> [Testo fornito]
━━━━━━━━━━

Una grande delusione. Un pallone che si sgonfia, un bluff che si disvela. In fondo il re è nudo da tempo, non ci siamo forse scandalizzati appena tre anni fa per un’altra inchiesta, quella che mise in luce un altro vizietto dei nostri eroi, la ludopatia? E com’è finita allora? Un po’ di ammuina, un giretto nei campionati all’estero per i più coinvolti, tutto perdonato e dimenticato. D’altronde il calcio è così, per dimenticare basta un gol, una vittoria. Bastano i tre punti e i tifosi cancellano ogni amarezza. Figuriamoci i presidenti o le tv. O gli sponsor, per i quali l’investimento sui nostri eroi è tutto.

Responsabilità e credibilità

Finirà probabilmente così anche questa, al netto delle responsabilità dei “procacciatori”, perché andare a divertirsi con ragazze consenzienti non è reato. Non lo è dopo una partita vinta o persa, non lo è persino dopo essersi presentati in tv con lo sbaffo rosso sulla guancia per dire no alla violenza sulle donne, come sarà probabilmente capitato. Il punto dunque non è se i nostri eroi siano punibili, e neanche se abbiano oppure no una morale, ma se riescano, dopo tutto questo, a conservare ancora credibilità. Più precisamente: se siano degni del ruolo che nel tempo, più o meno consapevolmente, la società ha loro assegnato. E la risposta, purtroppo, ci sembra negativa.

Se il calcio è questo, non è più uno sport. Se i calciatori sono questi, non sono uomini di sport. Lo sport che si alimenta di valori e sa insegnarli, lo sport che nella disciplina, nella dedizione, nella ricerca costante del meglio di sè incarna la sua funzione insostituibile.

━━━━━━━━━━

(Voci di dati salvate)
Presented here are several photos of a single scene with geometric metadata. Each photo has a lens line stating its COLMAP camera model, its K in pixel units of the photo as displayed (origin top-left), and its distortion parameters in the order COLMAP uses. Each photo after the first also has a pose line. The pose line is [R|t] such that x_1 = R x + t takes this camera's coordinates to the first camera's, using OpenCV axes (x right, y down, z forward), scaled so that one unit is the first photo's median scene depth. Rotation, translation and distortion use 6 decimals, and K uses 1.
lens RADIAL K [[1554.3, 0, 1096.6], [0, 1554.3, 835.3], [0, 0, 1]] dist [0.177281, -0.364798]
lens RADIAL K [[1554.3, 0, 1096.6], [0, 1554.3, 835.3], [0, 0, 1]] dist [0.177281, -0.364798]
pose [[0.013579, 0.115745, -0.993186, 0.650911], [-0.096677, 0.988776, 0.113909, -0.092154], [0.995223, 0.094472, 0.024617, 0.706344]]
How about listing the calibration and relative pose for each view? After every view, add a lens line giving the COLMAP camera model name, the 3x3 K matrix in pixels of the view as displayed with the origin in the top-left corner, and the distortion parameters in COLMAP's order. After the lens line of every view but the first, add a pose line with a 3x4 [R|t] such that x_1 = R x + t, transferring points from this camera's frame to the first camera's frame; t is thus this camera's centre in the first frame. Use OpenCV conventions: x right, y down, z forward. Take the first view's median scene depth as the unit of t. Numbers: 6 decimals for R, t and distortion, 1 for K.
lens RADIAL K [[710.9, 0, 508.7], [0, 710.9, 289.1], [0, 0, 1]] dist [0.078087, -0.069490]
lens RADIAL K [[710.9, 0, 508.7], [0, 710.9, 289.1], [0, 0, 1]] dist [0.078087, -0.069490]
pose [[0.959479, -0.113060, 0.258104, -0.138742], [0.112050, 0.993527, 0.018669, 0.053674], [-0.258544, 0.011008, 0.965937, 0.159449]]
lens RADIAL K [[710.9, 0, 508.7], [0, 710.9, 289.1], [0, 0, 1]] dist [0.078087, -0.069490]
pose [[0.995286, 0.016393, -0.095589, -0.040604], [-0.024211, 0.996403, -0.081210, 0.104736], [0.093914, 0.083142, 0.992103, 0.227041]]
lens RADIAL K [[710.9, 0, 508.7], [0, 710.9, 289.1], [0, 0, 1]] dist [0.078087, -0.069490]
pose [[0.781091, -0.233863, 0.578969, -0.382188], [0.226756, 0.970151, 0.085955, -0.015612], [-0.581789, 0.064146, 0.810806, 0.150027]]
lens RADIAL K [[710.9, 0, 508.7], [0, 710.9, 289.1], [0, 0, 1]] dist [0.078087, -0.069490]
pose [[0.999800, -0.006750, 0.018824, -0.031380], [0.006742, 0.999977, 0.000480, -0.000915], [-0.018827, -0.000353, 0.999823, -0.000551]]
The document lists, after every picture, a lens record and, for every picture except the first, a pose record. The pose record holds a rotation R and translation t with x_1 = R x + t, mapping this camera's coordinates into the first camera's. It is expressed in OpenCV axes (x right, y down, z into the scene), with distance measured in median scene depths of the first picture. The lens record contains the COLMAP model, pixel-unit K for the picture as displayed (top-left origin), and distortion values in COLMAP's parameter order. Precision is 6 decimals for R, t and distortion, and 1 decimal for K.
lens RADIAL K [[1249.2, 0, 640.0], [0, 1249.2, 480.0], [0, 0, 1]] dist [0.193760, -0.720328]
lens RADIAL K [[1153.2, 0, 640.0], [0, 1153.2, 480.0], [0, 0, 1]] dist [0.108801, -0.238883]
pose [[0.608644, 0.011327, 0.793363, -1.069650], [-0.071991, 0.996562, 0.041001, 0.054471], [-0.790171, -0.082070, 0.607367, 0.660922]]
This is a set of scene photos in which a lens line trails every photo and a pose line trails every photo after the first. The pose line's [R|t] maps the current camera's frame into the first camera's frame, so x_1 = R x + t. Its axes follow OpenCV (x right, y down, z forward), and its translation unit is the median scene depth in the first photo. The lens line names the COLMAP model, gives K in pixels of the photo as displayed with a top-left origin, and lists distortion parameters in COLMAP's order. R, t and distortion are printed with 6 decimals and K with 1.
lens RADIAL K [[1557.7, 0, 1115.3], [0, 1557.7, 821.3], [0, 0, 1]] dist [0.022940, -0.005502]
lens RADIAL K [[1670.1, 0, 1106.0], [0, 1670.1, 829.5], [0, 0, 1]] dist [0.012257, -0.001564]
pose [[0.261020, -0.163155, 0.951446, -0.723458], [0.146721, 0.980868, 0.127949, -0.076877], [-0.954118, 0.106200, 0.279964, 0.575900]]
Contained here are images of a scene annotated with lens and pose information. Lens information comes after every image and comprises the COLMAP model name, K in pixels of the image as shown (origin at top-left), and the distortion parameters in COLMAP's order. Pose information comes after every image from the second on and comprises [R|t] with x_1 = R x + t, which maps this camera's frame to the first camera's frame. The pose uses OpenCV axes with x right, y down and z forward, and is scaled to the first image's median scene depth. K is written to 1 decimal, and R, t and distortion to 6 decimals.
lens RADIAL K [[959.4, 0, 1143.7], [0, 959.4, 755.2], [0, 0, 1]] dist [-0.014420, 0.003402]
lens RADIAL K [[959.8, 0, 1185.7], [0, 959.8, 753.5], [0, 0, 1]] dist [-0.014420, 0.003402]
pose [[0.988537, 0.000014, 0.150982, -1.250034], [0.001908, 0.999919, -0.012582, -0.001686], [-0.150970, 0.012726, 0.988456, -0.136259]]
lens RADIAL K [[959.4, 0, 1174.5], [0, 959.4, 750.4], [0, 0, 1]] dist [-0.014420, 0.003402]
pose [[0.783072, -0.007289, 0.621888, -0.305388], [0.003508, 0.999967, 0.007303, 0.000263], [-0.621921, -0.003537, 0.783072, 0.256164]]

━━━━━━━━━━

> [Elenco dei compiti]
a: Nel testo sul calcio, in quali ambiti lo sport incarna la sua funzione insostituibile? Elencali tutti.
b: Modifica un passo del testo sul calcio sostituendo "tifosi" con "sostenitori". Comincia dalle parole "Una grande delusione." e fermati dopo "eroi è tutto.".
c: Porta avanti il testo sul calcio e sui suoi giocatori dal punto in cui si interrompe.
I dati non hanno alcun legame con il testo.

> [Elenco delle risposte]
a:
- la disciplina
- la dedizione
- la ricerca costante del meglio di sè

b:
Una grande delusione. Un pallone che si sgonfia, un bluff che si disvela. In fondo il re è nudo da tempo, non ci siamo forse scandalizzati appena tre anni fa per un’altra inchiesta, quella che mise in luce un altro vizietto dei nostri eroi, la ludopatia? E com’è finita allora? Un po’ di ammuina, un giretto nei campionati all’estero per i più coinvolti, tutto perdonato e dimenticato. D’altronde il calcio è così, per dimenticare basta un gol, una vittoria. Bastano i tre punti e i sostenitori cancellano ogni amarezza. Figuriamoci i presidenti o le tv. O gli sponsor, per i quali l’investimento sui nostri eroi è tutto.

c:
Dove finiscono i valori dello sport

Non c’è sport dove ci si attacca a una canna per farsi inebriare dal protossido di azoto, neanche se questa pratica non fosse nociva. Di fronte a una prestazione negativa, ai tifosi resterà sempre il dubbio di una prestazione sprecata, se non truccata. E Non c’è dove qualcuno ti lusinga accompagnandoti in un privé di lusso, lasciando la porta – bando alle ipocrisie – sempre aperta a una possibile richiesta di qualcosa in cambio.

Non c’è sport dove i risultati non arrivano, dove il confronto con le squadre di altri campionati è sempre impietoso, dove la qualificazione al Mondiale sfugge per tre volte di seguito a vantaggio di nazioni più piccole e meno organizzate. Non c’è sport, dove i soldi scorrono a fiumi e coprono tutto: basta guardare i risultati straordinari dei nostri campioni del tennis, del basket o del volley, delle discipline invernali o del nuoto per capire la differenza.

Il bivio della Figc

A Giovanni Malagò, o chiunque diventerà il nuovo presidente della Figc toccherà presto scegliere – come in fondo i precedessori – se sporcarsi le mani nel fango o mettere la testa sotto la sabbia. Non si faccia illusioni: il pallone, perché finisca in rete, non potrà non essere tirato fuori dal privé.